The receipt of an in kind distribution will result in a Unitholder
receiving an undivided interest in whole shares of stock and possibly
cash. The potential federal income tax consequences which may occur
under an in kind distribution with respect to each Equity Security
owned by the Trust will depend upon whether or not a Unitholder
receives cash in addition to Equity Securities. An "Equity Security"
for this purpose is a particular class of stock issued by a particular
corporation.
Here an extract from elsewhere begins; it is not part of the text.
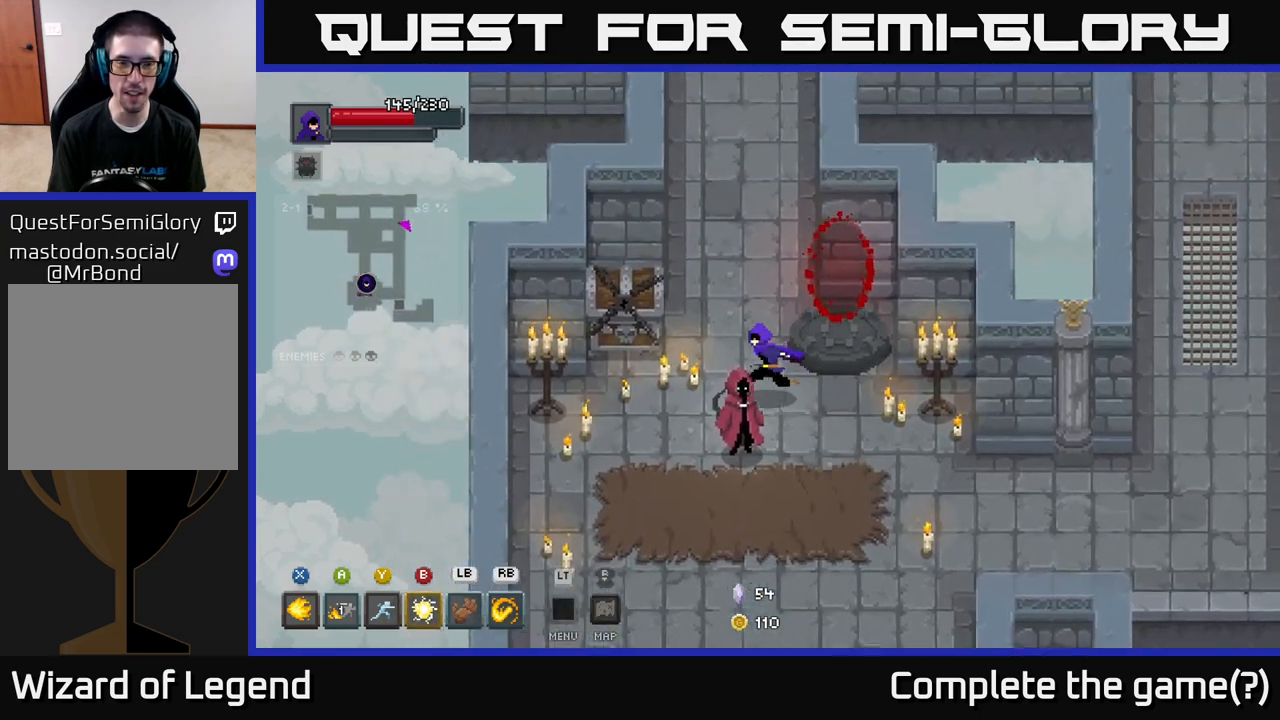
{"buttons": [], "left_stick": "up-left", "right_stick": "center", "events": [[100, "left_stick", "left"], [333, "X", "down"], [333, "left_stick", "up-left"], [433, "X", "up"]]}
A Unitholder will not recognize gain or loss if a
Unitholder only receives Equity Securities in exchange for his or her
pro rata portion in the Equity Securities held by the Trust. However,
if a Unitholder also receives cash in exchange for a fractional share
of an Equity Security held by the Trust, such Unitholder will generally
recognize gain or loss based upon the difference between the amount of
cash received by the Unitholder and his tax basis in such fractional
share of an Equity Security held by the Trust. The total amount of
taxable gains (or losses) recognized upon such redemption will
generally equal the sum of the gain (or loss) recognized under the
rules described above by the redeeming Unitholder with respect to each
Equity Security owned by the Trust.
A domestic corporation owning Units in the Trust may be eligible for
the 70% dividends received deduction pursuant to Section 243(a) of the Code with
respect to such Unitholder's pro rata portion of dividends received by the Trust
(to the extent such dividends are taxable as ordinary income and are
attributable to domestic corporations), subject to the limitations imposed by
Sections 246 and 246A of the Code.
To the extent dividends received by the Trust are attributable to
foreign corporations, a corporation that owns Units will not be entitled to the
dividends received deduction with respect to its pro rata portion of such
dividends since the dividends received deduction is generally available only
with respect to dividends paid by domestic corporations.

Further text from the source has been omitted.